Definition: A linear operator $T: V \to W$ is compact if and only if the image of the unit ball in $V$ is precompact (= every sequence
has a cauchy subsequence $\iff $ totally bounded).Prove: Let $T: V \to W$ be a compact linear operator. Show that $T$ is
bounded.
My attempt:
Suppose $T$ is not bounded.

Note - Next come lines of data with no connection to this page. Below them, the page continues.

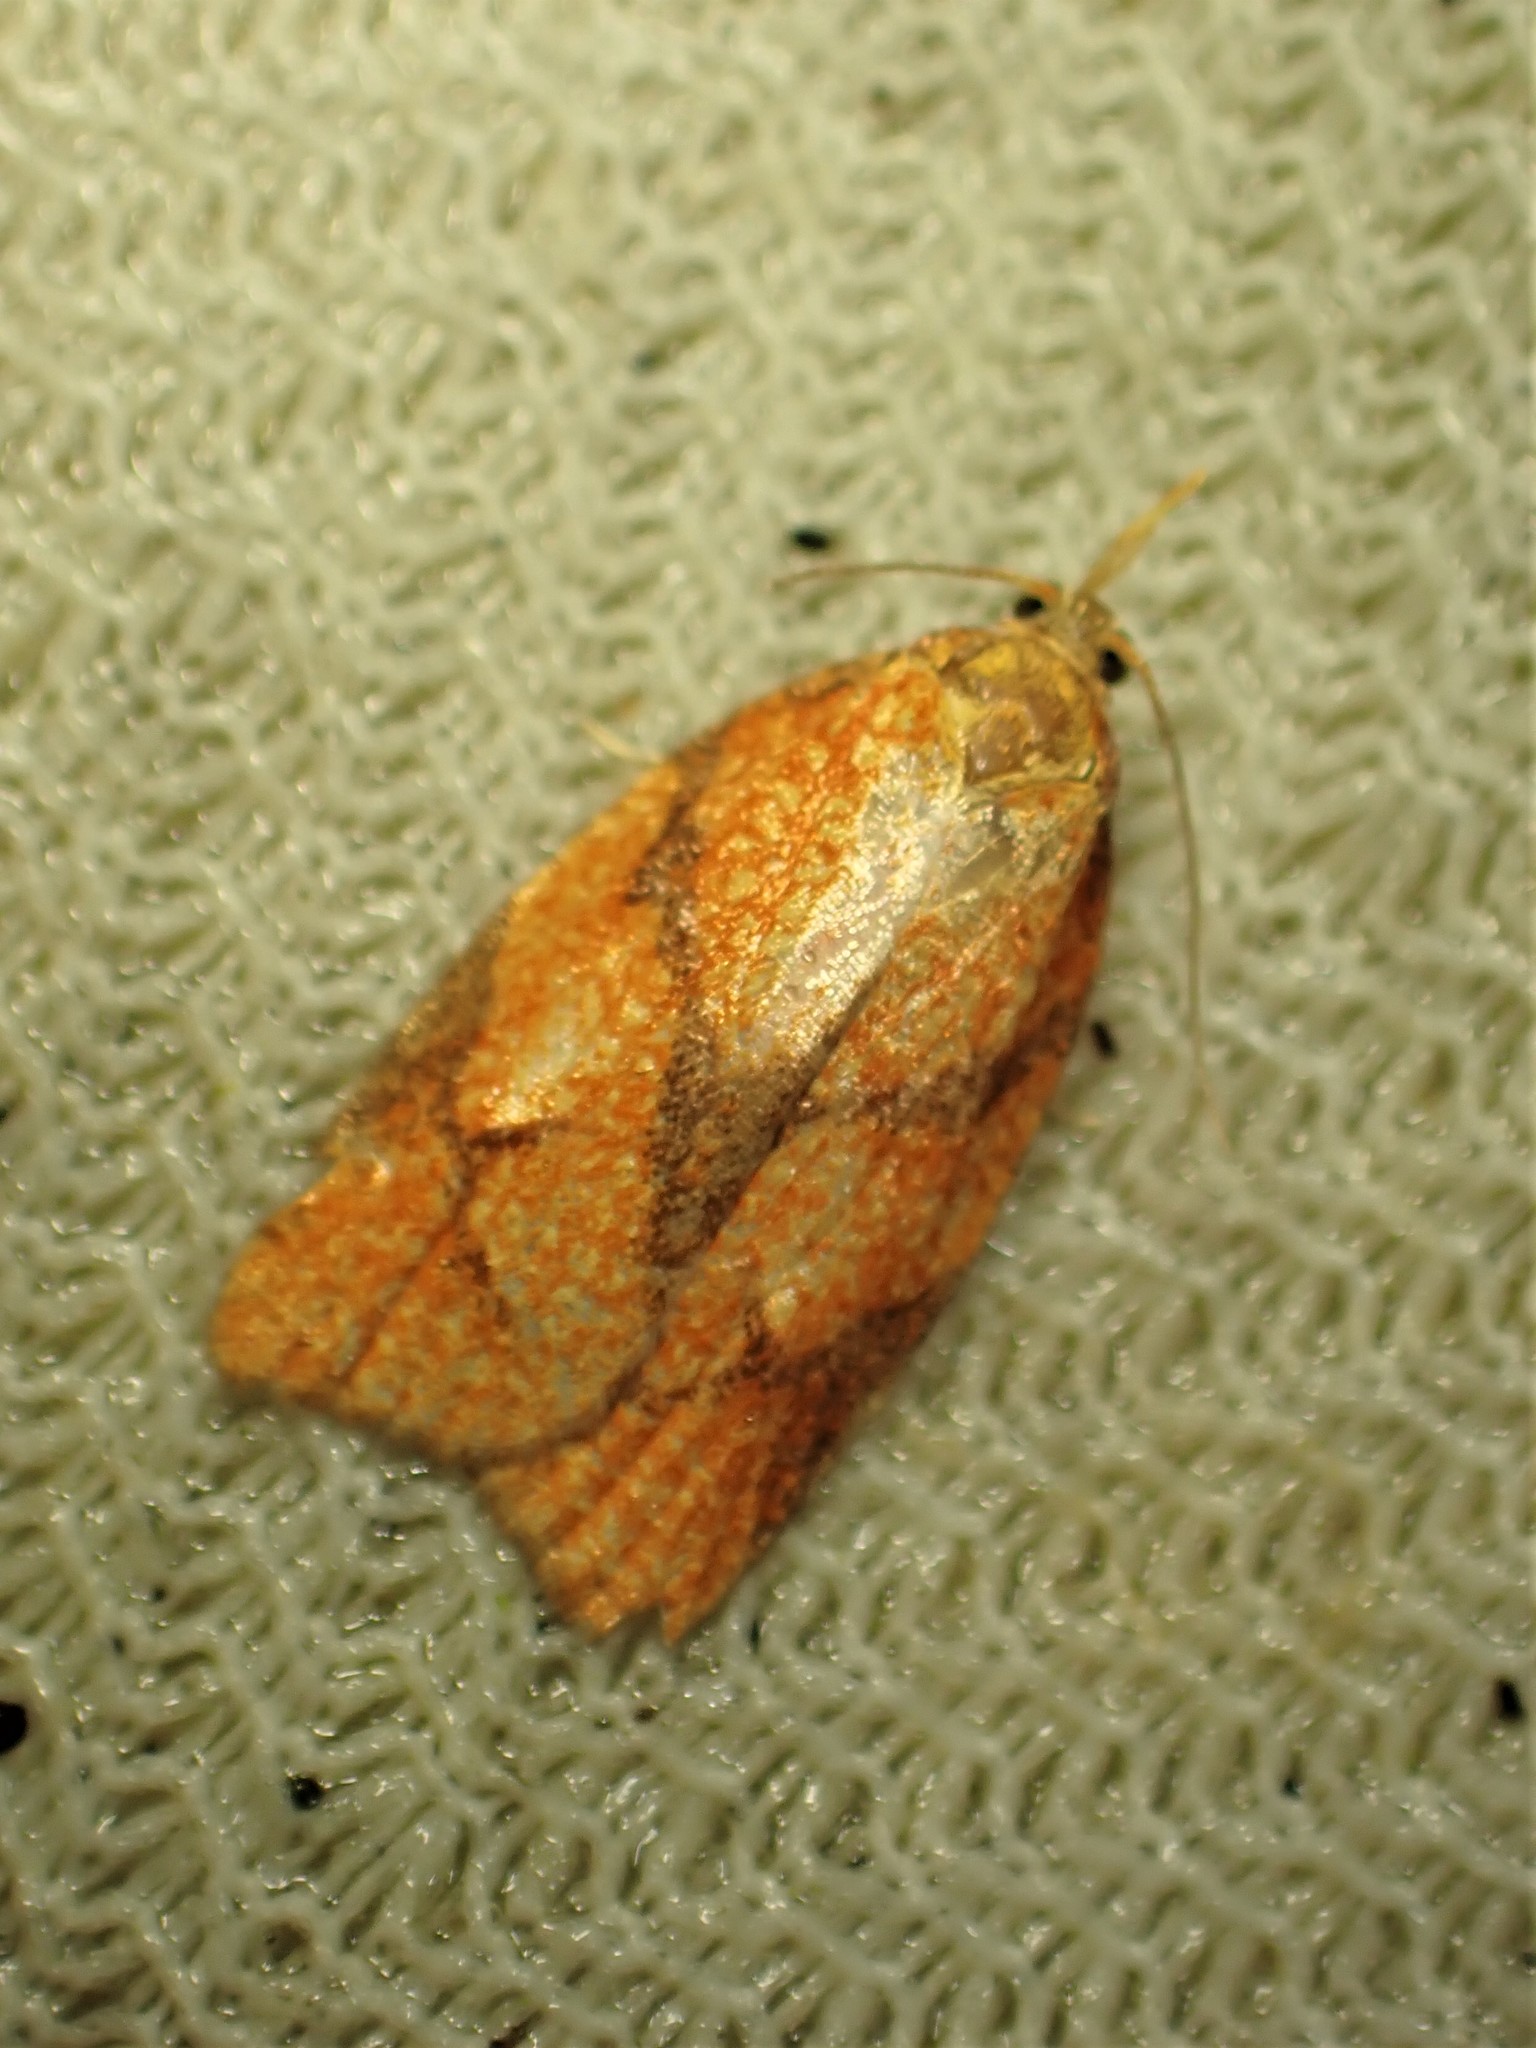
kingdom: Animalia
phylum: Arthropoda
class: Insecta
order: Lepidoptera
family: Tortricidae
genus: Cenopis
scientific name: Cenopis reticulatana
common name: Reticulated fruitworm moth
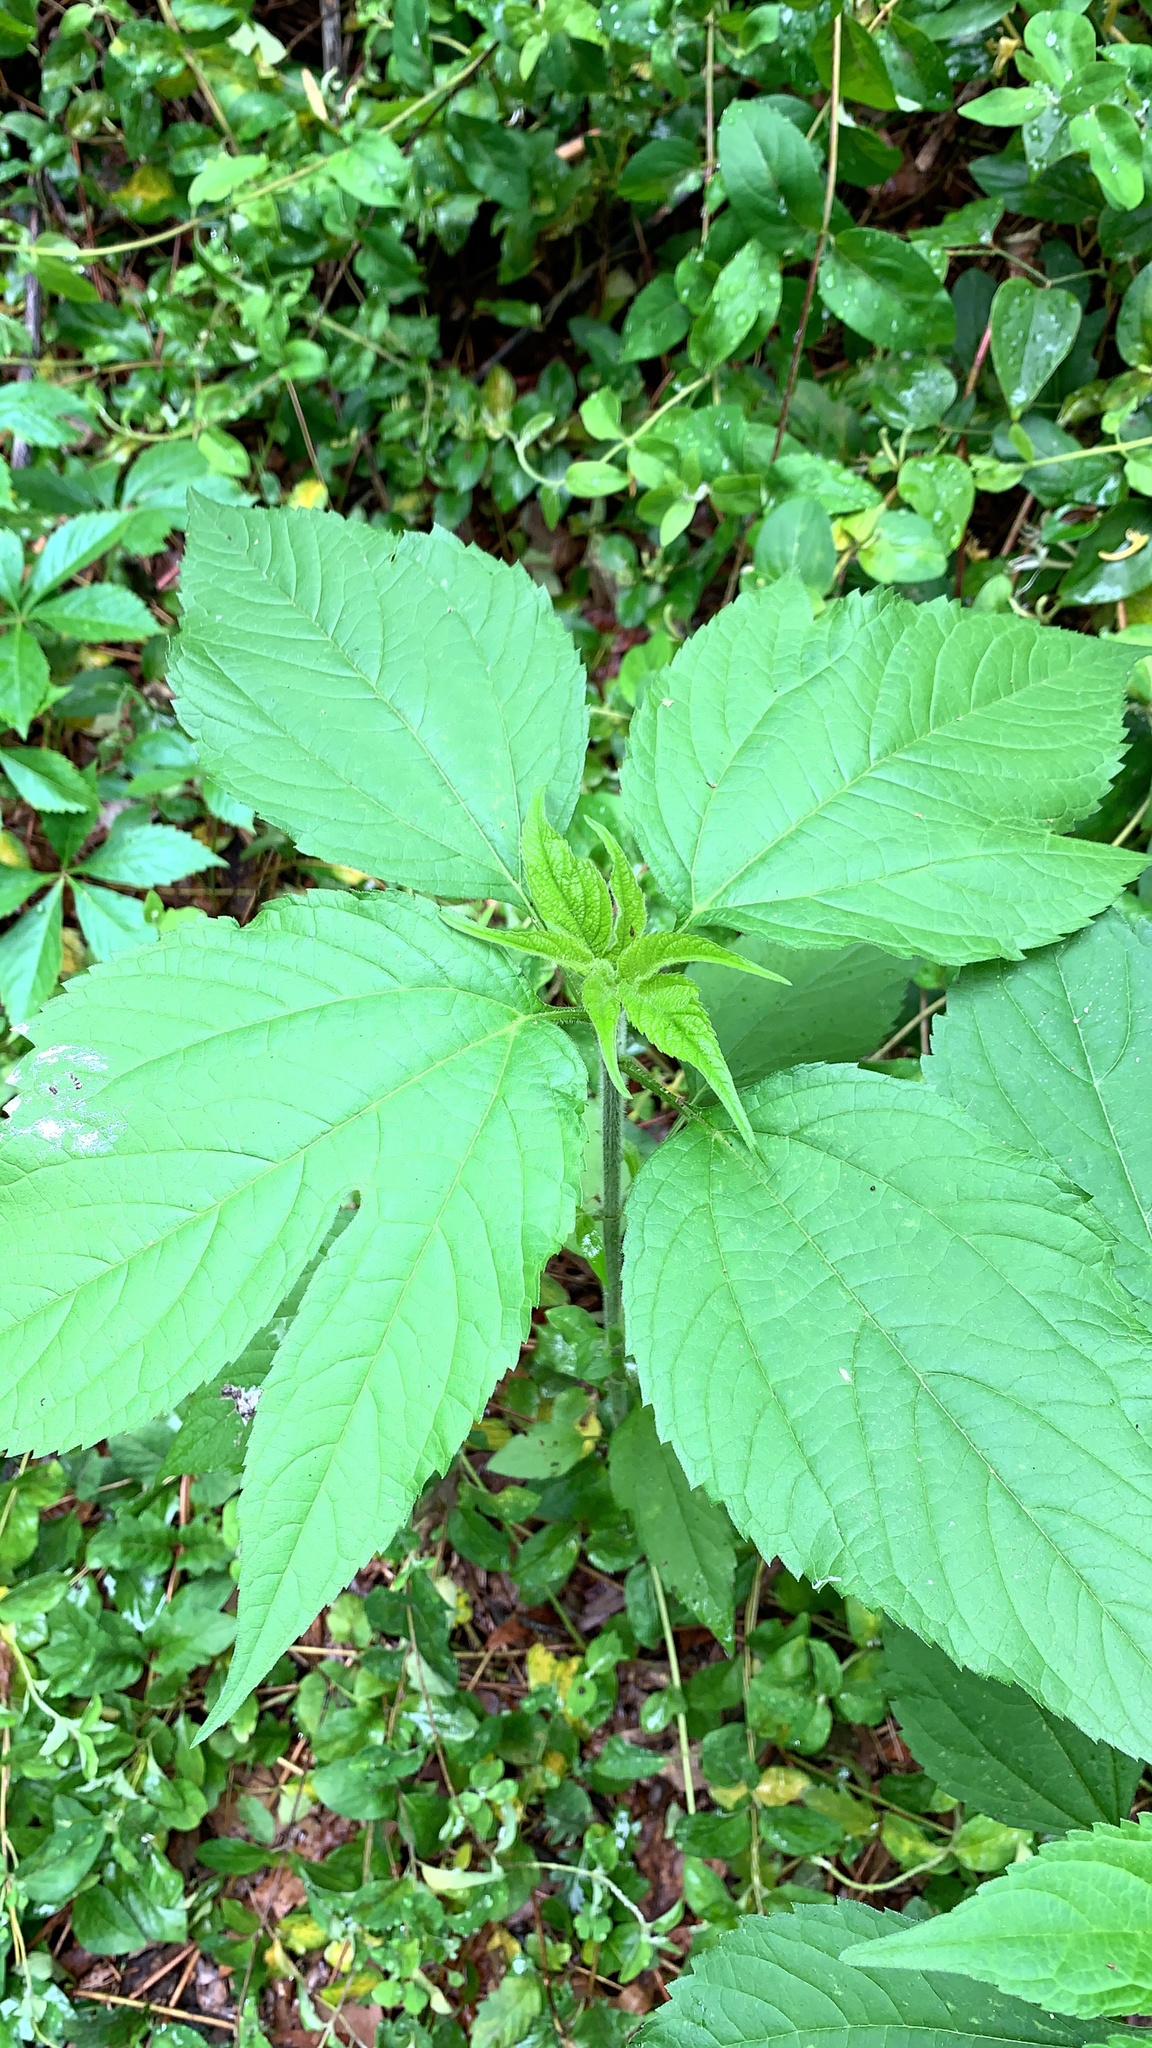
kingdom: Plantae
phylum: Tracheophyta
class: Magnoliopsida
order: Asterales
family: Asteraceae
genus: Ambrosia
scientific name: Ambrosia trifida
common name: Giant ragweed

Then,
$$\forall M > 0: \exists v_M \in V: \Vert T v_M \Vert > M \Vert v_M \Vert$$
I then tried to construct a sequence without cauchy sequence in $\{Tv \mid \Vert v \Vert \leq 1\}$
So, let $p > q$. Then, $$\left\Vert T \frac{v_p}{\Vert v_p \Vert} – T \frac{v_q}{\Vert v_q \Vert}\right\Vert \geq \left|\frac{\Vert Tv_p \Vert}{\Vert v_p \Vert} – \frac{\Vert Tv_q \Vert}{\Vert v_q \Vert}\right|$$
but was unable to conlude something because off the minus sign.
Any ideas?
EDIT: This is not a duplicate, as other posts use other definitions of compact operators.
Best Answer
It follows directly from the definitions. Since $T$ is compact, the image $T(V_1)\subset W$ of the closed unit ball of $V$ is precompact. Consider the cover $W\subset \bigcup_n W_n$, where $W_n$ is the ball of radius $n$. As $\overline{T(V_1)}$ is compact, the cover has a finite subcover, which means that there exists $m$ with $\overline{T(V_1)}\subset W_m$. In particular, $\|Tv\|\leq m$ for all $v\in V_1$, which leads to $$ \|Tv\|\leq m\|v\|,\ \ \ v\in V.$$